== WHAT YOU HAVE TO DO ==
Please recast the entries below as a Markdown table with the columns Row and Text, starting at the very first line and stopping after the line that contains "si a concludere". Leave out any blank lines.

DATA FOR ANALYSIS below:

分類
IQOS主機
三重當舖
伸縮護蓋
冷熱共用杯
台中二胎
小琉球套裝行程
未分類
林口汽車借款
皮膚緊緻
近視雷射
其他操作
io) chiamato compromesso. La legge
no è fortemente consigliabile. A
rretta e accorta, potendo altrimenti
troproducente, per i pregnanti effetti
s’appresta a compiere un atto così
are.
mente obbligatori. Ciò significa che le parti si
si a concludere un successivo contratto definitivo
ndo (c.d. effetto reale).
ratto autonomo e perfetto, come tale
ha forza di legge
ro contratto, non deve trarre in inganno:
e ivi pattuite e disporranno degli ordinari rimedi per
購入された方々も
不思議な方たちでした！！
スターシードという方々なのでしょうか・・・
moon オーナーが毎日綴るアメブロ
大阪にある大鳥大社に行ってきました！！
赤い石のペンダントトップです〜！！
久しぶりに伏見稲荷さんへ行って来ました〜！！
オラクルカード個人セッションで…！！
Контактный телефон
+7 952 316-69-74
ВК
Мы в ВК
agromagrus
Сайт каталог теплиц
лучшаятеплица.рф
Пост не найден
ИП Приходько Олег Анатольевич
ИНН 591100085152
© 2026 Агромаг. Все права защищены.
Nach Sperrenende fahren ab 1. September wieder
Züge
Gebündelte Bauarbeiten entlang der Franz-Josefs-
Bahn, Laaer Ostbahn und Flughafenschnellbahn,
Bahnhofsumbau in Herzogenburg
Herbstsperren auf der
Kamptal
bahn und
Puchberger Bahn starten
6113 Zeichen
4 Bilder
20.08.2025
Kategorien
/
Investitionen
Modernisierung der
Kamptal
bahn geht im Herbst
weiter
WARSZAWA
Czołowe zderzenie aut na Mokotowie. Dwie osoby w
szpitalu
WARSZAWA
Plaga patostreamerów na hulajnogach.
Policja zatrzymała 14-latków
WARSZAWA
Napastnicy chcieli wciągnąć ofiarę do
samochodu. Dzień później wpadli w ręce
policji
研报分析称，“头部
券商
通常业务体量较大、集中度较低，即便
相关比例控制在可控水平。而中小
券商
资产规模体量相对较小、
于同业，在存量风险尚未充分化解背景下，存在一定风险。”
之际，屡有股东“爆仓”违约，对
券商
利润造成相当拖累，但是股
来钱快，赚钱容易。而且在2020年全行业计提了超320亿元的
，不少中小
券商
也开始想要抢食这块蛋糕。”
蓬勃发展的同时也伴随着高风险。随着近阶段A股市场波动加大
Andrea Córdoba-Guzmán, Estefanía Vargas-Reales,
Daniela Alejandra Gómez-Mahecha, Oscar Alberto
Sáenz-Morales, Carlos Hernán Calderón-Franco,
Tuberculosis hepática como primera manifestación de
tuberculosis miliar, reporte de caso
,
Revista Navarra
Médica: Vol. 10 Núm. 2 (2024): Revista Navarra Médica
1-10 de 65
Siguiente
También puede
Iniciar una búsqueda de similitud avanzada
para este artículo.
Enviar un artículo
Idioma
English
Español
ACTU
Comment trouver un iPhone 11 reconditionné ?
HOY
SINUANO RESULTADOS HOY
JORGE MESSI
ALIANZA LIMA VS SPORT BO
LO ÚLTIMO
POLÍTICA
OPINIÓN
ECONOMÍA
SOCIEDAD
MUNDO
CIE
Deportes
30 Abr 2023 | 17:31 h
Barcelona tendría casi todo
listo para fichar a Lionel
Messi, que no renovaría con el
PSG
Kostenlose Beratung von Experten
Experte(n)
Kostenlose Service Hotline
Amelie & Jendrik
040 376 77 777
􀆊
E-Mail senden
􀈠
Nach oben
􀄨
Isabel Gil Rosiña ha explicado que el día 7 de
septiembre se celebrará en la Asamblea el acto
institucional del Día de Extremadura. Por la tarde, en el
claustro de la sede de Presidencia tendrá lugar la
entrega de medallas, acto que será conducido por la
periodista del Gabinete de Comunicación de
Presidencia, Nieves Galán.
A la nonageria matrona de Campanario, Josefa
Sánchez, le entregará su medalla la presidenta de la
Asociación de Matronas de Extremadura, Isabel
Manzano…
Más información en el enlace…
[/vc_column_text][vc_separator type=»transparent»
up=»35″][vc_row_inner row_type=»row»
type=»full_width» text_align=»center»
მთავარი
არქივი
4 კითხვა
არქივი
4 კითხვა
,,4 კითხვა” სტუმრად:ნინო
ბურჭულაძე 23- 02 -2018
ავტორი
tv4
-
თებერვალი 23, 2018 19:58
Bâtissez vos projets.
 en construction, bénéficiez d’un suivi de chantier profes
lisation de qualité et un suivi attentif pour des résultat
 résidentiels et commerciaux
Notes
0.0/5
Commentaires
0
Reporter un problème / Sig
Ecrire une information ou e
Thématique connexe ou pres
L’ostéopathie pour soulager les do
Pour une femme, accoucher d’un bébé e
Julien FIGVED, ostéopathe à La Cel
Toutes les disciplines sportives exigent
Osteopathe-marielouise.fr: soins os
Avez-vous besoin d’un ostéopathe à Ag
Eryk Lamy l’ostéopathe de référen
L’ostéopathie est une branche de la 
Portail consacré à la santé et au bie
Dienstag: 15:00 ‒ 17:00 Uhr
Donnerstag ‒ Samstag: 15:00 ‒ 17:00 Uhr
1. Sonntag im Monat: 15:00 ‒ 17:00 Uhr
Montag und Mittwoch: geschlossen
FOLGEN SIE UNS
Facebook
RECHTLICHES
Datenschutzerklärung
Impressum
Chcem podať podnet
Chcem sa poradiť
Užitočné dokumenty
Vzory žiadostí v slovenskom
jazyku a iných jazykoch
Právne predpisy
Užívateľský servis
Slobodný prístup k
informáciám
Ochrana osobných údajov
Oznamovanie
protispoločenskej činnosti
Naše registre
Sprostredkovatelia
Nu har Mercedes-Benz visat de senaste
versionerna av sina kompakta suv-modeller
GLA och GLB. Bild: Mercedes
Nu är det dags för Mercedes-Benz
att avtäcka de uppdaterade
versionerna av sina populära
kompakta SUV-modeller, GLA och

End of DATA FOR ANALYSIS.

== SOLUTION ==
| Row | Text |
|---|---|
| 1 | 分類 |
| 2 | IQOS主機 |
| 3 | 三重當舖 |
| 4 | 伸縮護蓋 |
| 5 | 冷熱共用杯 |
| 6 | 台中二胎 |
| 7 | 小琉球套裝行程 |
| 8 | 未分類 |
| 9 | 林口汽車借款 |
| 10 | 皮膚緊緻 |
| 11 | 近視雷射 |
| 12 | 其他操作 |
| 13 | io) chiamato compromesso. La legge |
| 14 | no è fortemente consigliabile. A |
| 15 | rretta e accorta, potendo altrimenti |
| 16 | troproducente, per i pregnanti effetti |
| 17 | s’appresta a compiere un atto così |
| 18 | are. |
| 19 | mente obbligatori. Ciò significa che le parti si |
| 20 | si a concludere un successivo contratto definitivo |